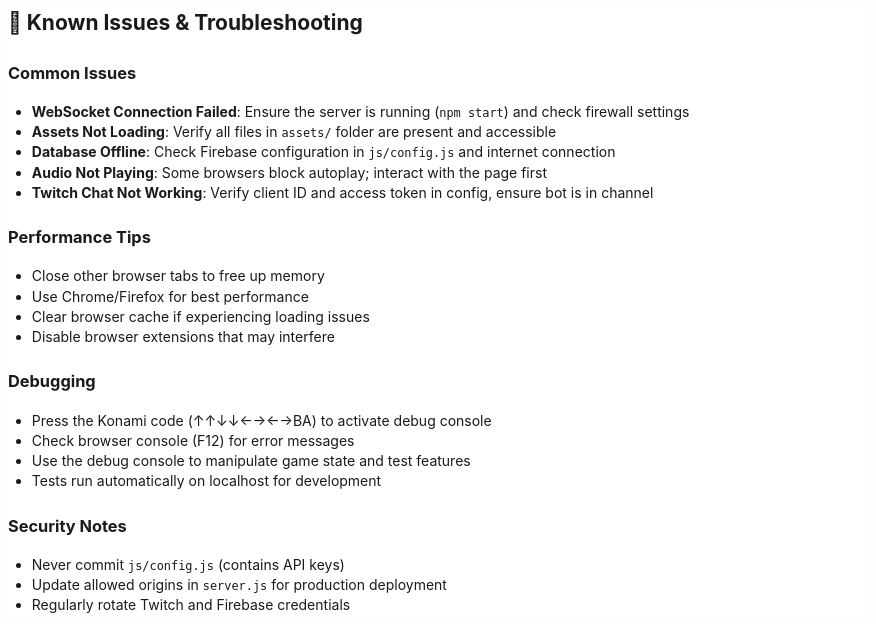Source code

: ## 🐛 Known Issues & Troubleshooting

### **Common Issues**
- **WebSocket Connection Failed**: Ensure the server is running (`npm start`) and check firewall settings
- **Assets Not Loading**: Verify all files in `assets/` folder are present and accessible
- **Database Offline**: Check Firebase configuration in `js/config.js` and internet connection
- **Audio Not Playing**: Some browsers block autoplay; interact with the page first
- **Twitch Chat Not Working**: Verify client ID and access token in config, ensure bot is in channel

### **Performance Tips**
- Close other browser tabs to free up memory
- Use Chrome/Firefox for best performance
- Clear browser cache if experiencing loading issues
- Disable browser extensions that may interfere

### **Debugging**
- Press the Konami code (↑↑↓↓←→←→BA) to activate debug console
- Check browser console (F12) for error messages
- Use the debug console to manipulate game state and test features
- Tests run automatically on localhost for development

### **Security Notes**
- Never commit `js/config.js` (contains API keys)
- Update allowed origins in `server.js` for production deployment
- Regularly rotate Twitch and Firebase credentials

★ ★ ★ ★

What you will do » Taking the line that contains "- Disable browser" as the first and the last line of the material as the final one, transcribe that span exactly and include nothing else.

Output »
- Disable browser extensions that may interfere

### **Debugging**
- Press the Konami code (↑↑↓↓←→←→BA) to activate debug console
- Check browser console (F12) for error messages
- Use the debug console to manipulate game state and test features
- Tests run automatically on localhost for development

### **Security Notes**
- Never commit `js/config.js` (contains API keys)
- Update allowed origins in `server.js` for production deployment
- Regularly rotate Twitch and Firebase credentials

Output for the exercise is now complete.